偶然、体調が悪くて嘔吐していたのか、それともそれが日常なのか…
分からないことだらけだ。
「みょうじ…」
あの笑顔も、退屈で退屈で仕方ないと言ったときの表情も、指図するなと言ったときの表情も僕は知らない。
あんなに憎悪と嫌悪を含んだ瞳は知らない。
いつも周りに振り撒く笑顔も、瞳には憎悪と嫌悪が浮かんでいた。
「月島?どうかしたか?」
「え?あぁ…スイマセン」
不思議そうに僕の顔を覗きこむ部長。
「珍しいな。月島がぼーっとしてるの」
「少し気になることがあって…」
部長が首を傾げる。
「部活のことか?」
「いや…幼馴染のことです」
「幼馴染?」
朝食はちゃんと食べてるだろうし…
やっぱりただ体調が悪かっただけ?
「何で僕がみょうじのこと気にしないといけないんだ…」
ポツリとつぶやいた言葉に部長がまた首を傾げた。
「みょうじ?みょうじってみょうじなまえ?1年の」
「知ってるんですか?」
部長は頷いた。
「有名だよ。凄い可愛いってさ。
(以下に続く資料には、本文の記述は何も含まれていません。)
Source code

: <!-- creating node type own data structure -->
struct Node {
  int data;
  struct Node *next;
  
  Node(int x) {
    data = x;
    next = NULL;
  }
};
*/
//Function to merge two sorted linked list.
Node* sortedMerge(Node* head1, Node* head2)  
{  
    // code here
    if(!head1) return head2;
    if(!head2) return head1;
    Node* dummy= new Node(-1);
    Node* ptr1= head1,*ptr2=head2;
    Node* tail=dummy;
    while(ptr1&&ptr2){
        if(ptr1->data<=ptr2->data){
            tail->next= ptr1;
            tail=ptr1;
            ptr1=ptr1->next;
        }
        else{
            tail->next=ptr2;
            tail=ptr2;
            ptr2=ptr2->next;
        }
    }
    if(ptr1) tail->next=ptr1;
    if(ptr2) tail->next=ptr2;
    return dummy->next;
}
幼馴染なのか?」
「…一応」
「へぇ。一緒にいるところ見たことないな…。なんか心配なコトあんのか?」
部長の問いかけに顔を背ける。
「いえ、気にしないでください。平気なんで」
「…ならいいけどな。部活に支障が出るなら誰かに相談しろよ」
「はい」
離れていく部長の背中を見ながらため息を一つこぼす。
「有名、ね…」
どうやら僕はみょうじのことを知らな過ぎるようだ。
「ホントに…何がどうなったのか説明してほしいよ」
僕の声は体育館の喧騒に飲み込まれる。
「ツッキー!!教室戻ろう!!」
駆け寄ってくる山口にうん、と返事をして歩き出す。
昔からモテてはいたけど、先輩にまで知られるような人気はなかったと思う。
髪型とかもあんまり変わってなかった。
「やっぱり、あの笑顔か…」
あんなに不気味なものに、みんな惹かれるなんて…本当に意味がわからない。